In January 2023, HPAD, in conjunction with the Zinn Education Project launched Historians on Call (HOC), an initiative to recruit academic historians to be available to help K-12 teachers, parents, and community activists with whatever expertise they might find useful. HOC offers to provide testimony at legislative hearings, attend school board meetings, write editorials and op-eds, and speak to parents’ organizations and community groups in order to help combat the culture wars at the state and local levels. Over 70 historians from nearly 20 states have volunteered. More are welcome to join this promising effort to increase cooperation between K-12 institutions and personnel and higher ed.

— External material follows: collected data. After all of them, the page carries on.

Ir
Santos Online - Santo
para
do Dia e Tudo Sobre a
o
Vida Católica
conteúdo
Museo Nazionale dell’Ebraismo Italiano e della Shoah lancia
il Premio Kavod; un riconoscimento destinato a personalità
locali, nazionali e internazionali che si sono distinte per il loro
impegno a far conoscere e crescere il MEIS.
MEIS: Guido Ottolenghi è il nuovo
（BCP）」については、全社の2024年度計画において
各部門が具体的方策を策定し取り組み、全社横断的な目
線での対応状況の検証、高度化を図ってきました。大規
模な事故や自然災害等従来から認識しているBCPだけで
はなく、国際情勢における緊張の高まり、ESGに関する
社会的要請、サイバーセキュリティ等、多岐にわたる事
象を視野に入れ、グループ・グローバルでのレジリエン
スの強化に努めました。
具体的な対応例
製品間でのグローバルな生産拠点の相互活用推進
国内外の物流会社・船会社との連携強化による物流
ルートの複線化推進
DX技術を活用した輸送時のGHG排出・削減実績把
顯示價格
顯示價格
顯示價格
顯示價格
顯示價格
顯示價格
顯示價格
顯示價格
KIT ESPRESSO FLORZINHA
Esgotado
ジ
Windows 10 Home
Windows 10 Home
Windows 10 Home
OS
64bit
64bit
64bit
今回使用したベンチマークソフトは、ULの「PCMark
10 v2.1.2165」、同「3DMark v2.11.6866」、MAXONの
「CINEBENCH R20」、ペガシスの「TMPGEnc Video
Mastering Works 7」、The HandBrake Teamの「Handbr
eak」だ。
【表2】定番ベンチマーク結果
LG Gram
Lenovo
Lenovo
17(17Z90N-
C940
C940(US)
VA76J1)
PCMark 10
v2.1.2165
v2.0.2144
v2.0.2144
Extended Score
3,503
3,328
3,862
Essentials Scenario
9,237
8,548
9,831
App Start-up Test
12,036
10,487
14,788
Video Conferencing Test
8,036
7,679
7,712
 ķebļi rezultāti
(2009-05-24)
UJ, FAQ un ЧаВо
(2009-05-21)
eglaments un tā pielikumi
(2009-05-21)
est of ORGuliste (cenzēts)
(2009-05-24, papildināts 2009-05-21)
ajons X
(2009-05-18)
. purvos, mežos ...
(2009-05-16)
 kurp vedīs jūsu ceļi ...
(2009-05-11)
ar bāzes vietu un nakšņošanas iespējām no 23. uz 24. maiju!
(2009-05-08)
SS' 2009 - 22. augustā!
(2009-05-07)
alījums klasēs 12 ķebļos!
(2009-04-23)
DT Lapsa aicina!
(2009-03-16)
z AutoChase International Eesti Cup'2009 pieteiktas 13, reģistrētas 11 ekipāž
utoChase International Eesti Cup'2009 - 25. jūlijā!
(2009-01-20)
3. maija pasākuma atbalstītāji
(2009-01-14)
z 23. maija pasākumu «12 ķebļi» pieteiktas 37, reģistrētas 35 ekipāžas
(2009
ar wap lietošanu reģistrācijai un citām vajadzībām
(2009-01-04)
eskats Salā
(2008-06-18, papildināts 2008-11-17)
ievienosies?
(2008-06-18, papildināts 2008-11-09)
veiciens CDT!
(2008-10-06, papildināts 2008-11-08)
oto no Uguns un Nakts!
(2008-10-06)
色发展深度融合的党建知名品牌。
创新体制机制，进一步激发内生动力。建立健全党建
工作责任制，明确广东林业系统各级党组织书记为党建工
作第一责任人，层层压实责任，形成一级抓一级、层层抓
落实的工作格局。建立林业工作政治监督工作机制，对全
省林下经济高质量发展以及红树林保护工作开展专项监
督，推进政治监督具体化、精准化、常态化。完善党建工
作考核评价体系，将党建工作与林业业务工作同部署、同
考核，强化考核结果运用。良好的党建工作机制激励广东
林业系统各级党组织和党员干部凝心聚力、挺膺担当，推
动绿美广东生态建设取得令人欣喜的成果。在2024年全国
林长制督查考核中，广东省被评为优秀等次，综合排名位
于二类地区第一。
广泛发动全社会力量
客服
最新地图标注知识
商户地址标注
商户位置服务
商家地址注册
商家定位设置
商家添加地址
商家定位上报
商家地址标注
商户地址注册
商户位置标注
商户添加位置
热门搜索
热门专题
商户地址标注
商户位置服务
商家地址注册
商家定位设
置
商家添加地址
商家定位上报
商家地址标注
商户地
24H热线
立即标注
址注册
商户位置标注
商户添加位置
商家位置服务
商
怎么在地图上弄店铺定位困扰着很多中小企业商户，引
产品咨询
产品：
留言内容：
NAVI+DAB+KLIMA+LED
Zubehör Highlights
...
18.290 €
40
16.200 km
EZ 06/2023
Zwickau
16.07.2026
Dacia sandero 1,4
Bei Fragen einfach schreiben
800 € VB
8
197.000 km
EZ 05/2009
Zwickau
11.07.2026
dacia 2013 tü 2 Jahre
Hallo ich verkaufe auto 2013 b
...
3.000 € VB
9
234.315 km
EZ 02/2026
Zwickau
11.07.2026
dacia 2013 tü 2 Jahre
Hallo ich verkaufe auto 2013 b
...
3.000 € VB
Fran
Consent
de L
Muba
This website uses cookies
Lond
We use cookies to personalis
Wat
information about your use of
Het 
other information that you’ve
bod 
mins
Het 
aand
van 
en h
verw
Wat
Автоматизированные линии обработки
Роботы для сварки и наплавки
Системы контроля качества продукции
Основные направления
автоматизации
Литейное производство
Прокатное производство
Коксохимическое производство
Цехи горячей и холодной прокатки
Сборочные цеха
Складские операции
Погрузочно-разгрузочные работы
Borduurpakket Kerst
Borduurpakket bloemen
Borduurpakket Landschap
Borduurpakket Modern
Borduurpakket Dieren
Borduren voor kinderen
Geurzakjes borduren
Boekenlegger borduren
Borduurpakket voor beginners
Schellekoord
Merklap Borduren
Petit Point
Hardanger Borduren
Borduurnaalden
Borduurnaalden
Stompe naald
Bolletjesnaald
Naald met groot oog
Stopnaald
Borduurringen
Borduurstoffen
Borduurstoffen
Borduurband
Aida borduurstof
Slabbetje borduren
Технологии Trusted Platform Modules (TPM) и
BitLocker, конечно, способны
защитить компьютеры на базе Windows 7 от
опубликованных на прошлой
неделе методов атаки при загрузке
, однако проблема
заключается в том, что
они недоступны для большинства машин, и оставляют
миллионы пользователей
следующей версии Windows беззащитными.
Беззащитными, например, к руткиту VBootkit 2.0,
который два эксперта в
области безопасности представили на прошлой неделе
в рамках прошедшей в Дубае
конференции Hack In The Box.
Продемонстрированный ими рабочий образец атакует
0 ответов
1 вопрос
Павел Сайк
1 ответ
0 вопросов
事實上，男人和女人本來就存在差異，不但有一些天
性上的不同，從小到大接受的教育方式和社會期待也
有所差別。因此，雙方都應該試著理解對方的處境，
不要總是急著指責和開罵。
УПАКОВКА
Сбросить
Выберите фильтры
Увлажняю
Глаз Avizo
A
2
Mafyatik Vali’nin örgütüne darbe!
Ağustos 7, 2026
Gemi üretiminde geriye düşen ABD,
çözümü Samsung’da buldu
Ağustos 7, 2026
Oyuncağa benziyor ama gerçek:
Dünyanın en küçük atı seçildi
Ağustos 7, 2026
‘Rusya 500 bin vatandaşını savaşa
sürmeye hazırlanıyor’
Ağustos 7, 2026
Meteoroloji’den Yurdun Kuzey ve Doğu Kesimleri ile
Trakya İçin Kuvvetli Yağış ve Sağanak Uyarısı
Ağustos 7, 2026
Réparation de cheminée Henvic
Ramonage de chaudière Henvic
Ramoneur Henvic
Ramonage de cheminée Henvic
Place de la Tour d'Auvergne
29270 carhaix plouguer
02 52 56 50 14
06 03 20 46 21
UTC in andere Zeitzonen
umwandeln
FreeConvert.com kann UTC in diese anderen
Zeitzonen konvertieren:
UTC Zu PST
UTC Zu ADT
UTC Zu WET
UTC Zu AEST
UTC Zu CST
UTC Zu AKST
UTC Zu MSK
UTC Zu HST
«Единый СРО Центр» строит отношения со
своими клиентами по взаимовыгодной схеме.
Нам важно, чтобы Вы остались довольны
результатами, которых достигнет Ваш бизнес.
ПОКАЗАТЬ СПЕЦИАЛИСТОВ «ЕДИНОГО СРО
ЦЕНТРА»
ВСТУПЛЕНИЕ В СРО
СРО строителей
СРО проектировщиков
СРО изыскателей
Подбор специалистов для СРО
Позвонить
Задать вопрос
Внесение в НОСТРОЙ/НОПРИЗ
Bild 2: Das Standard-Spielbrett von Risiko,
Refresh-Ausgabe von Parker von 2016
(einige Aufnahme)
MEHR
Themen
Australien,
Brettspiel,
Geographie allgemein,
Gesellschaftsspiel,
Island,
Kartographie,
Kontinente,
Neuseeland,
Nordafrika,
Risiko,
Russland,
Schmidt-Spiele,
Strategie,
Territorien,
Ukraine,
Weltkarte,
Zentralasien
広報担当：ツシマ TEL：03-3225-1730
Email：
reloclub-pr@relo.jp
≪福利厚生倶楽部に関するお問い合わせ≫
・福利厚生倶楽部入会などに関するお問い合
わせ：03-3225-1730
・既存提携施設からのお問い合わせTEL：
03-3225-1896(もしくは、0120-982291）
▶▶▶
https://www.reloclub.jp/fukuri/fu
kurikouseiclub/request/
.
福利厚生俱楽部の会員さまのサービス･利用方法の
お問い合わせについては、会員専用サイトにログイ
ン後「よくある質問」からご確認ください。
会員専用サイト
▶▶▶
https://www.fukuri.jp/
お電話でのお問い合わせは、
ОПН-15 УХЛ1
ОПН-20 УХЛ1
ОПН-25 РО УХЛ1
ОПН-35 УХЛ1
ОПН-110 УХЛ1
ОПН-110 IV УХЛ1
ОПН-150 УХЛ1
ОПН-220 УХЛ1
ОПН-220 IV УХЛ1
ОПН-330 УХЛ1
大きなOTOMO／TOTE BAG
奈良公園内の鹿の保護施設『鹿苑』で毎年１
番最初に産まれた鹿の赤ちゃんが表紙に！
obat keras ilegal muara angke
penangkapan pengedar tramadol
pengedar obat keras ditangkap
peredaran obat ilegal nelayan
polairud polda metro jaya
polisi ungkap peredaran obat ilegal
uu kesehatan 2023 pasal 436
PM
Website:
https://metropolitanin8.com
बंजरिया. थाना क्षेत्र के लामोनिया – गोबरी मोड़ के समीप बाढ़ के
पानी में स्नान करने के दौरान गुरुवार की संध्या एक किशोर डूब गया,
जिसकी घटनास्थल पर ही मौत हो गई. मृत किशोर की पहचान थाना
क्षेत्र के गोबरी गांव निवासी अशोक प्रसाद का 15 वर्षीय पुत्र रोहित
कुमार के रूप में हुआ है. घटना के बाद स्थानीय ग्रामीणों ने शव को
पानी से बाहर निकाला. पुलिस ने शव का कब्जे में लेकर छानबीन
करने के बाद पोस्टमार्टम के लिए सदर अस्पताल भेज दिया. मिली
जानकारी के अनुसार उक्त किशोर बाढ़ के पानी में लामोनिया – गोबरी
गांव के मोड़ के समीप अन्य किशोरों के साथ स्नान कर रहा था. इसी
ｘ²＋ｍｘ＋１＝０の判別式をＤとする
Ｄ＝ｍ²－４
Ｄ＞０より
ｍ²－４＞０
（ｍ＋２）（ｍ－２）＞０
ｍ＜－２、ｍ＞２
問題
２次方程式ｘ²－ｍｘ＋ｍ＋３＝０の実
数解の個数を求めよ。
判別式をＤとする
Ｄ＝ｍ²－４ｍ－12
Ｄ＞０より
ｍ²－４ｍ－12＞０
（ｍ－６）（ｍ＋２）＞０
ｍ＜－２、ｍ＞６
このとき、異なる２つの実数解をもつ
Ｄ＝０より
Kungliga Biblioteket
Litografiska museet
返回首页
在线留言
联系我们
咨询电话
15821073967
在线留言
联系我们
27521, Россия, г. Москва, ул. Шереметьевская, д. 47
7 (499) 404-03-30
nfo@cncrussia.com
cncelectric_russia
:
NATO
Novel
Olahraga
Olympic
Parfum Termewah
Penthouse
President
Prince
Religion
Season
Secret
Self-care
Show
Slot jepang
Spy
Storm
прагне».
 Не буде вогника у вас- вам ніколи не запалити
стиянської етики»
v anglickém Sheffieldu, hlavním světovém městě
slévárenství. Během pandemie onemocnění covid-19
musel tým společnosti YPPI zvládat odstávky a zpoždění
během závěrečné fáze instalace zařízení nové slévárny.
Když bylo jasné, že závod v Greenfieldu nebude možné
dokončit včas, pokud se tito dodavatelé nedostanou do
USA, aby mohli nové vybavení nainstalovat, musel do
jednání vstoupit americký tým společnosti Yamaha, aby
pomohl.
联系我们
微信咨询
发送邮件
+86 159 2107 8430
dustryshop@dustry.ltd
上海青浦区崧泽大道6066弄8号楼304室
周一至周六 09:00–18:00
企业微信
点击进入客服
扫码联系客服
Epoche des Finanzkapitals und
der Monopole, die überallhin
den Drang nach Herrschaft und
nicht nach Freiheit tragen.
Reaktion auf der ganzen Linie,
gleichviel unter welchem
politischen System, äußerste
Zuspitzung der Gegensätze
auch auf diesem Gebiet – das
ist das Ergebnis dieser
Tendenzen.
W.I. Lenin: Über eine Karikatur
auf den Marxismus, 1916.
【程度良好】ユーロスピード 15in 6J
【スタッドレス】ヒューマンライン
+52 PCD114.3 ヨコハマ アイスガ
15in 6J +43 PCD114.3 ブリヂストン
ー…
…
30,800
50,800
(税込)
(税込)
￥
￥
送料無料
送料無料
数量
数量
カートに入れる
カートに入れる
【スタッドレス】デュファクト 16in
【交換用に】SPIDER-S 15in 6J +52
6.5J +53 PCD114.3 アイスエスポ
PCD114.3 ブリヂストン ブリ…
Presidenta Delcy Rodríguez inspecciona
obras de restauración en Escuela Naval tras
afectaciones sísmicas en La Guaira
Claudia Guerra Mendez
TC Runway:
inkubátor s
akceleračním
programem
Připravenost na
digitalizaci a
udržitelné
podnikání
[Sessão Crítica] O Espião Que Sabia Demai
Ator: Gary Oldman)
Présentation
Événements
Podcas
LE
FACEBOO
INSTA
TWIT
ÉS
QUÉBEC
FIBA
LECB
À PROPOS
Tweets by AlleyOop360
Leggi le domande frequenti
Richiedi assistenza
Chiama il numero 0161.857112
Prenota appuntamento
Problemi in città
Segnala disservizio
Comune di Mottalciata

Much more needs to be done to educate teachers and students, parents and communities, politicians and the media about the dangers that a culture war poses to education. There should be teach-ins at colleges and universities; concerned citizens should run for their local school boards and participate in curriculum debates. Everyone must speak out against book banning and in defense of local libraries by writing letters to the editor and op-eds. Everyone needs to ask those running for election on every level where they stand on educational gag orders, censorship, and the future of public education. 

At issue is not just the defense of this or that book, concept or teacher, vital as that is. The battle is about whether we can maintain a public education system that creates critical and open-minded democratic citizens who can promote equality, respect complexity, and tolerate diversity in their communities. 


Molly Nolan is Professor Emerita of History at New York University.